◆ ASSIGNMENT: Each line in the entries below that holds the word "کنار" belongs in the answer.

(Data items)

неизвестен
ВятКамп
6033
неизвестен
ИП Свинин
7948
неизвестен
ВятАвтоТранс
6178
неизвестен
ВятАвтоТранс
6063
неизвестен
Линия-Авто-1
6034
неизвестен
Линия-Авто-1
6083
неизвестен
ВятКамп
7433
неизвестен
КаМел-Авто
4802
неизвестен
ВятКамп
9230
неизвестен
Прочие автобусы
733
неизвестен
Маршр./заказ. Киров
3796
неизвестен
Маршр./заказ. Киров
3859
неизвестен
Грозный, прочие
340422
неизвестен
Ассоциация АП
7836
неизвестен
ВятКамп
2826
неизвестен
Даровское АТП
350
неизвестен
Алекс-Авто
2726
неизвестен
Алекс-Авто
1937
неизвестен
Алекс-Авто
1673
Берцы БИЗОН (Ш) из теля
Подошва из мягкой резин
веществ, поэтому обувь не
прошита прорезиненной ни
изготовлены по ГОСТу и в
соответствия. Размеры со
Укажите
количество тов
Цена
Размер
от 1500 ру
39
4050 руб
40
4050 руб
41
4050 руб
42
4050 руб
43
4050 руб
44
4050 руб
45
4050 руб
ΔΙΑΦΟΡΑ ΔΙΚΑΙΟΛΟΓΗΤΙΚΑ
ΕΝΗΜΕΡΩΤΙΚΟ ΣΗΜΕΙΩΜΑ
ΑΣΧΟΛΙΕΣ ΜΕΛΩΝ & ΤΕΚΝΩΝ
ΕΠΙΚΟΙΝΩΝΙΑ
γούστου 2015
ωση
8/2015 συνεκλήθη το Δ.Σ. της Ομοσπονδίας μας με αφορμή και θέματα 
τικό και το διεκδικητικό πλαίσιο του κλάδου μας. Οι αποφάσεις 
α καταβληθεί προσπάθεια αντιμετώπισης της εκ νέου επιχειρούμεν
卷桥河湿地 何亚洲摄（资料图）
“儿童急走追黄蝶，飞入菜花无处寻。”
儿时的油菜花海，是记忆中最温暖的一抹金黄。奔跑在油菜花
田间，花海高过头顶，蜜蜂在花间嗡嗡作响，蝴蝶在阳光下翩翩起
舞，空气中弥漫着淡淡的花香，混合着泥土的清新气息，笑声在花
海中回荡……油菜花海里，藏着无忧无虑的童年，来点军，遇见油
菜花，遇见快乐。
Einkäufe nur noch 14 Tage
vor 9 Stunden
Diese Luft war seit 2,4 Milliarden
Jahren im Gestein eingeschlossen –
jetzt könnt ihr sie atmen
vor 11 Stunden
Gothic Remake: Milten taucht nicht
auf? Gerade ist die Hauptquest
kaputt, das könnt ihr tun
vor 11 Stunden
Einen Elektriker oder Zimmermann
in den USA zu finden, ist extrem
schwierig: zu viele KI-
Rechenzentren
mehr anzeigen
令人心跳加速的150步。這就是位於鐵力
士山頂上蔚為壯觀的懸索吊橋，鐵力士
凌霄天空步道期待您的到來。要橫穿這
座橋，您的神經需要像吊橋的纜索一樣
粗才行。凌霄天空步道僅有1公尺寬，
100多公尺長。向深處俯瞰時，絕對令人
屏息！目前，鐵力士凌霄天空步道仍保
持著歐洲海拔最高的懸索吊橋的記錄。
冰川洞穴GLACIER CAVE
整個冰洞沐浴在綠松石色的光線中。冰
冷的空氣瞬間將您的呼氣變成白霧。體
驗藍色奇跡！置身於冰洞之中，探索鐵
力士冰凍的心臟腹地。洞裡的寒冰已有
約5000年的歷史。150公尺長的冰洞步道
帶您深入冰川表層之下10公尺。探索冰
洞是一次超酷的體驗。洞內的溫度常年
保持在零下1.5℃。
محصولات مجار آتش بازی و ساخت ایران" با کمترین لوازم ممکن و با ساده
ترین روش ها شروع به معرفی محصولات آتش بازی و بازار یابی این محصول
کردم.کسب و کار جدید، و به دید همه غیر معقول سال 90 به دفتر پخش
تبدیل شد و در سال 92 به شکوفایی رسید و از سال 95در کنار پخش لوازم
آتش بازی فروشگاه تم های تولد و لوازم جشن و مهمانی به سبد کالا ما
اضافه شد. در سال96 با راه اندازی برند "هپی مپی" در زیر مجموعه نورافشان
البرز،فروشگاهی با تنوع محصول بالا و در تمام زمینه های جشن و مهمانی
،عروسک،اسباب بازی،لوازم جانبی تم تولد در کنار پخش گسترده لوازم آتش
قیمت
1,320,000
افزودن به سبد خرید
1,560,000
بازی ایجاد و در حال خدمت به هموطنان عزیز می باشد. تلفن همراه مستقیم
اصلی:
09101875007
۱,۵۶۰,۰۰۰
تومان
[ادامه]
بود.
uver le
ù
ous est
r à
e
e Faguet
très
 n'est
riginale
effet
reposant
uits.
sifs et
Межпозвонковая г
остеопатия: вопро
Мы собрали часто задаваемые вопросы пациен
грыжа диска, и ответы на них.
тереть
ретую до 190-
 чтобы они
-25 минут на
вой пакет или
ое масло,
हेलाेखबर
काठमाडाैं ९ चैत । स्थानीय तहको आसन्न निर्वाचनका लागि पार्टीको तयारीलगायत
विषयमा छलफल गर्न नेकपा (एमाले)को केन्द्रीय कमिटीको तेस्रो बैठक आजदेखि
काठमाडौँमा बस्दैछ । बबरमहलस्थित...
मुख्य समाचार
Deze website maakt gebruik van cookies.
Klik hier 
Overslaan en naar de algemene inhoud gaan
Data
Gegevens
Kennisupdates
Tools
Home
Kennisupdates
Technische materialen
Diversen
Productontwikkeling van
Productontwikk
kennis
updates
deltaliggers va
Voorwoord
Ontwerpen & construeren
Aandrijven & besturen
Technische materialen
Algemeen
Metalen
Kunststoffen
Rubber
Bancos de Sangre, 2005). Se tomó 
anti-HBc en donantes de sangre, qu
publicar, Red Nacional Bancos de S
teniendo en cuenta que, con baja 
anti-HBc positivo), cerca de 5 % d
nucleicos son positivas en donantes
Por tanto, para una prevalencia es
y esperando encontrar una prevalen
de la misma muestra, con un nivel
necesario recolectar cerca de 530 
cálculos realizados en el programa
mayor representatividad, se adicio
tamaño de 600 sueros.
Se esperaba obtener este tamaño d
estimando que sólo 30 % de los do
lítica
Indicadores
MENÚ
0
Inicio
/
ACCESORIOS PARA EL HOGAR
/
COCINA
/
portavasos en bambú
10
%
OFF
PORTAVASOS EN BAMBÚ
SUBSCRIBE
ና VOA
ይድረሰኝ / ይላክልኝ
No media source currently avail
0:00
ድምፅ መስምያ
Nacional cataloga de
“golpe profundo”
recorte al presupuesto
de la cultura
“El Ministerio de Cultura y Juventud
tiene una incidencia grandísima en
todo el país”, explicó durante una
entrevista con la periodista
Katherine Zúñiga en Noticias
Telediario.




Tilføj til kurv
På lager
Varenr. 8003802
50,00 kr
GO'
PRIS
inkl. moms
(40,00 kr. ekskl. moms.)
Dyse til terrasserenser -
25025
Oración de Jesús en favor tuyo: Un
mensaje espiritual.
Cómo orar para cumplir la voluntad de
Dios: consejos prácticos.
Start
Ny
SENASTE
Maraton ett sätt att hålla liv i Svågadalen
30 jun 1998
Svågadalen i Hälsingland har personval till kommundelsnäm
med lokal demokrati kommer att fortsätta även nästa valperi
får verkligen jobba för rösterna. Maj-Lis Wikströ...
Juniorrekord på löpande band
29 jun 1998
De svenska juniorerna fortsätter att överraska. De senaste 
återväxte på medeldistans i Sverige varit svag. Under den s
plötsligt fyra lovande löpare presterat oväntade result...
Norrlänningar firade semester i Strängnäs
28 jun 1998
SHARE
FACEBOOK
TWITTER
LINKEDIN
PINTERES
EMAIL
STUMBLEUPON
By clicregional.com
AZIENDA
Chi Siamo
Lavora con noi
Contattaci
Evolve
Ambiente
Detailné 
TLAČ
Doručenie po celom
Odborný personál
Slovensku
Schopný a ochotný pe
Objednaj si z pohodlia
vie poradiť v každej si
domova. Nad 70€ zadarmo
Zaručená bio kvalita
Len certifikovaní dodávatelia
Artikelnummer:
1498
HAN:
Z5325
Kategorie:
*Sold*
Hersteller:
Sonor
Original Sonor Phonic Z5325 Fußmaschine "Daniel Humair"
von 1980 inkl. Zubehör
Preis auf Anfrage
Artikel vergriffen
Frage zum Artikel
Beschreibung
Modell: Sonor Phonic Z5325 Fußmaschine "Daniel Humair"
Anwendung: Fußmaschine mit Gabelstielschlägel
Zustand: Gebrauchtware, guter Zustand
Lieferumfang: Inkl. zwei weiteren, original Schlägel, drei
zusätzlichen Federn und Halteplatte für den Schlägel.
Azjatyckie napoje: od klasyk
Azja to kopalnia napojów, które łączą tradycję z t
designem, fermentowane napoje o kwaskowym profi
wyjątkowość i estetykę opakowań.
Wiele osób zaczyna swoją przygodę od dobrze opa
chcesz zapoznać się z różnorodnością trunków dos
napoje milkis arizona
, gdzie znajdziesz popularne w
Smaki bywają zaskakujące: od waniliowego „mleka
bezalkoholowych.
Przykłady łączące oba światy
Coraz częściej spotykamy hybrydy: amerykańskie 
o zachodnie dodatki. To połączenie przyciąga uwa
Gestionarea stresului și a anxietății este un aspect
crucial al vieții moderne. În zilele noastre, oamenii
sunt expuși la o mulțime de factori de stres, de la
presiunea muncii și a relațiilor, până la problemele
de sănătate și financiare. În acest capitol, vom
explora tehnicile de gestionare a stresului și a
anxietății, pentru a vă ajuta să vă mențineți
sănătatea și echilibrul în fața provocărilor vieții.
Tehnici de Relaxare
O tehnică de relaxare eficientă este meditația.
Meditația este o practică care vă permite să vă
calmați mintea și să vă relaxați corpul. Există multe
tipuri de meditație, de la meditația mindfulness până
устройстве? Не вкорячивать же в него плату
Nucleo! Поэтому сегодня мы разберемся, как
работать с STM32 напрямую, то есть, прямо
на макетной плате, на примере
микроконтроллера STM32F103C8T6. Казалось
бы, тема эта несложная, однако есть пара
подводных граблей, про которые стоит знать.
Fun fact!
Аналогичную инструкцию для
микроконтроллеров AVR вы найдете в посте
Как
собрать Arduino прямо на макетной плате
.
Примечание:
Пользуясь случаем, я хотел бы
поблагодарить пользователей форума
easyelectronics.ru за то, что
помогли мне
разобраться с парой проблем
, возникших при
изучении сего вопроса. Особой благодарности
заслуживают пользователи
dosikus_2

◆ SOLUTION FOR THIS EXERCISE:
تبدیل شد و در سال 92 به شکوفایی رسید و از سال 95در کنار پخش لوازم
،عروسک،اسباب بازی،لوازم جانبی تم تولد در کنار پخش گسترده لوازم آتش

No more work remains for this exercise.